- **PROMPT**: Each entry is to be output precisely as it appears.
Start of AVAILABLE RECORDS
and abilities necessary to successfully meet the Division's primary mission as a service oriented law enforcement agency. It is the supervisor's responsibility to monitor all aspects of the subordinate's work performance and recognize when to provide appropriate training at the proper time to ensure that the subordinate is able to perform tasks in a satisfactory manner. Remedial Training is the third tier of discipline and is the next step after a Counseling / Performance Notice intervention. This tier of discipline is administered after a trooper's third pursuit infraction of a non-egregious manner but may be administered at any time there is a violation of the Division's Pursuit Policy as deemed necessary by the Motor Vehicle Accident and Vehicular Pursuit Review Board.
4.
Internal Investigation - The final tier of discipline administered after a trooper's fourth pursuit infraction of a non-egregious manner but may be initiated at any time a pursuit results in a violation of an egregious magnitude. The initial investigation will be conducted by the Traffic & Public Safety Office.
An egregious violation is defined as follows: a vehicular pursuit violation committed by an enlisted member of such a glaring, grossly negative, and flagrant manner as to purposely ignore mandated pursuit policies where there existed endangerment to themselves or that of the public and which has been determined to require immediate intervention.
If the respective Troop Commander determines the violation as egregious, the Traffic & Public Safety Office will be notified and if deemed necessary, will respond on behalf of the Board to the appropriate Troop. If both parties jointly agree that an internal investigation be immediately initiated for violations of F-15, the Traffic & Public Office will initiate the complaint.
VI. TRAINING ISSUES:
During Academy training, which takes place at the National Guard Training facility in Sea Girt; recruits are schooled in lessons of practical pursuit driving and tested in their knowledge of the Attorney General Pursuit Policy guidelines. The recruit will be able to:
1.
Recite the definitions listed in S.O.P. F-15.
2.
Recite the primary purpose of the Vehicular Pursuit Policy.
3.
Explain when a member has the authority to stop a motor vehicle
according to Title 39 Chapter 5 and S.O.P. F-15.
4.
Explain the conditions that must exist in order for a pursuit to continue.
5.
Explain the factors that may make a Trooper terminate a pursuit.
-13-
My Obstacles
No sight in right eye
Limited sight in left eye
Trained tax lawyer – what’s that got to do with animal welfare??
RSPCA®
End of AVAILABLE RECORDS
- **OUTPUT FOR THIS EXERCISE**:
and abilities necessary to successfully meet the Division's primary mission as a service oriented law enforcement agency. It is the supervisor's responsibility to monitor all aspects of the subordinate's work performance and recognize when to provide appropriate training at the proper time to ensure that the subordinate is able to perform tasks in a satisfactory manner. Remedial Training is the third tier of discipline and is the next step after a Counseling / Performance Notice intervention. This tier of discipline is administered after a trooper's third pursuit infraction of a non-egregious manner but may be administered at any time there is a violation of the Division's Pursuit Policy as deemed necessary by the Motor Vehicle Accident and Vehicular Pursuit Review Board.
4.
Internal Investigation - The final tier of discipline administered after a trooper's fourth pursuit infraction of a non-egregious manner but may be initiated at any time a pursuit results in a violation of an egregious magnitude. The initial investigation will be conducted by the Traffic & Public Safety Office.
An egregious violation is defined as follows: a vehicular pursuit violation committed by an enlisted member of such a glaring, grossly negative, and flagrant manner as to purposely ignore mandated pursuit policies where there existed endangerment to themselves or that of the public and which has been determined to require immediate intervention.
If the respective Troop Commander determines the violation as egregious, the Traffic & Public Safety Office will be notified and if deemed necessary, will respond on behalf of the Board to the appropriate Troop. If both parties jointly agree that an internal investigation be immediately initiated for violations of F-15, the Traffic & Public Office will initiate the complaint.
VI. TRAINING ISSUES:
During Academy training, which takes place at the National Guard Training facility in Sea Girt; recruits are schooled in lessons of practical pursuit driving and tested in their knowledge of the Attorney General Pursuit Policy guidelines. The recruit will be able to:
1.
Recite the definitions listed in S.O.P. F-15.
2.
Recite the primary purpose of the Vehicular Pursuit Policy.
3.
Explain when a member has the authority to stop a motor vehicle
according to Title 39 Chapter 5 and S.O.P. F-15.
4.
Explain the conditions that must exist in order for a pursuit to continue.
5.
Explain the factors that may make a Trooper terminate a pursuit.
-13-
My Obstacles
No sight in right eye
Limited sight in left eye
Trained tax lawyer – what’s that got to do with animal welfare??
RSPCA®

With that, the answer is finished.